The International Food Policy Research Institute’s Sara Gustafson welcomes new limits on commodity trading in the US as “a step toward reducing food price volatility and thus food insecurity.”
“Specifically, the new rules limit the number of commodity contracts that any investor can hold in agriculture, energy, or metals contracts. The trade limits, originally mandated in the Dodd-Frank Financial Reform Act which was passed in July 2010, stemmed from worldwide concerns that commodity index and other funds contributed to the 2008 surge in food and fuel prices, and could again be contributing to recent price spikes. The new rules are intended to prevent commodities markets from becoming too concentrated, which can lead to speculation and market manipulation. Under the new limits, a single trader would be allowed to hold spot month positions equal to 25% of the estimated physical deliverable supply of a given commodity.”
The Press Association reports UK Defence Secretary Philip Hammond is pushing British companies to compete for Libyan reconstruction contracts amid expectations the former rebels will be looking to reward the countries that helped them come to power.
“With the military campaign all but over after the death of Muammar Gaddafi and the defeat of what appears to have been the last pockets of resistance, Mr Hammond said sales directors should be ‘packing their suitcases’ for Libya.”
War and peace
The University of Cambridge’s Tarak Barkawi argues it is far too simplistic to think the death of former Libyan leader Moammar Gadhafi’s death will mean the end of that country’s conflict, in part because NATO’s military support meant the erstwhile rebels never had to cooperate amongst themselves in a way that might have fostered lasting cohesion.

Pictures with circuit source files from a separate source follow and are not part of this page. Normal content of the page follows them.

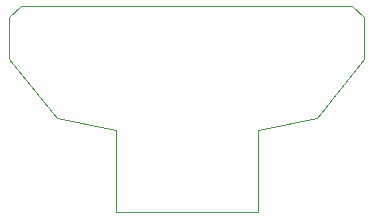
<source format=gm1>
%TF.GenerationSoftware,KiCad,Pcbnew,7.0.7*%
%TF.CreationDate,2023-09-11T21:43:26+02:00*%
%TF.ProjectId,usb-board,7573622d-626f-4617-9264-2e6b69636164,rev?*%
%TF.SameCoordinates,Original*%
%TF.FileFunction,Profile,NP*%
%FSLAX46Y46*%
G04 Gerber Fmt 4.6, Leading zero omitted, Abs format (unit mm)*
G04 Created by KiCad (PCBNEW 7.0.7) date 2023-09-11 21:43:26*
%MOMM*%
%LPD*%
G01*
G04 APERTURE LIST*
%TA.AperFunction,Profile*%
%ADD10C,0.100000*%
%TD*%
G04 APERTURE END LIST*
D10*
X115000000Y-93500000D02*
X114000000Y-92500000D01*
X85000000Y-93500000D02*
X86000000Y-92500000D01*
X89000000Y-102000000D02*
X94000000Y-103000000D01*
X85000000Y-97000000D02*
X89000000Y-102000000D01*
X111000000Y-102000000D02*
X106000000Y-103000000D01*
X115000000Y-97000000D02*
X111000000Y-102000000D01*
X115000000Y-93500000D02*
X115000000Y-97000000D01*
X85000000Y-93500000D02*
X85000000Y-97000000D01*
X114000000Y-92500000D02*
X86000000Y-92500000D01*
X94000000Y-110000000D02*
X94000000Y-103000000D01*
X106000000Y-110000000D02*
X106000000Y-103000000D01*
X94000000Y-110000000D02*
X106000000Y-110000000D01*
M02*

</source>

“Diplomats and the UN make tidy distinctions between ‘conflict’ and ‘post-conflict’, upon which their policies are based.
Yet fighting, out in the open or in the shadows, has often preceded and post-dated the official period of hostilities. More fundamentally, there is a continuum between peace and war.”
Out of Iraq
The Associated Press reports US President Barack Obama has announced all American troops will withdraw from Iraq by the end of the year, though several thousand private security contractors will remain.
“Denis McDonough, the White House’s deputy national security adviser, said that in addition to the standard Marine security detail, the U.S. will also have 4,000 to 5,000 contractors to provide security for U.S. diplomats, including at the U.S. embassy in Baghdad and U.S. consulates in Basra and Erbil.
In recent months, Washington had been discussing with Iraqi leaders the possibility of several thousand American troops remaining to continue training Iraqi security forces.
Throughout the discussions, Iraqi leaders refused to give U.S. troops immunity from prosecution in Iraqi courts, and the Americans refused to stay without that guarantee.”
The Canadian Centre for International Justice’s Matt Eisenbrandt and the Center for Constitutional Rights’ Katherine Gallagher explain why they believe the Canadian government should have arrested former US president George W. Bush during yesterday’s visit to a Vancouver suburb.
“Canada has ratified the Convention Against Torture and incorporated it into its domestic legislation. Under the global treaty, Canada has the obligation to prosecute a torture suspect present in Canada unless another country seeks the suspect’s extradition to stand trial elsewhere. This is not a matter of discretion. When Mr. Bush is present in Canada, he must be extradited or prosecuted.”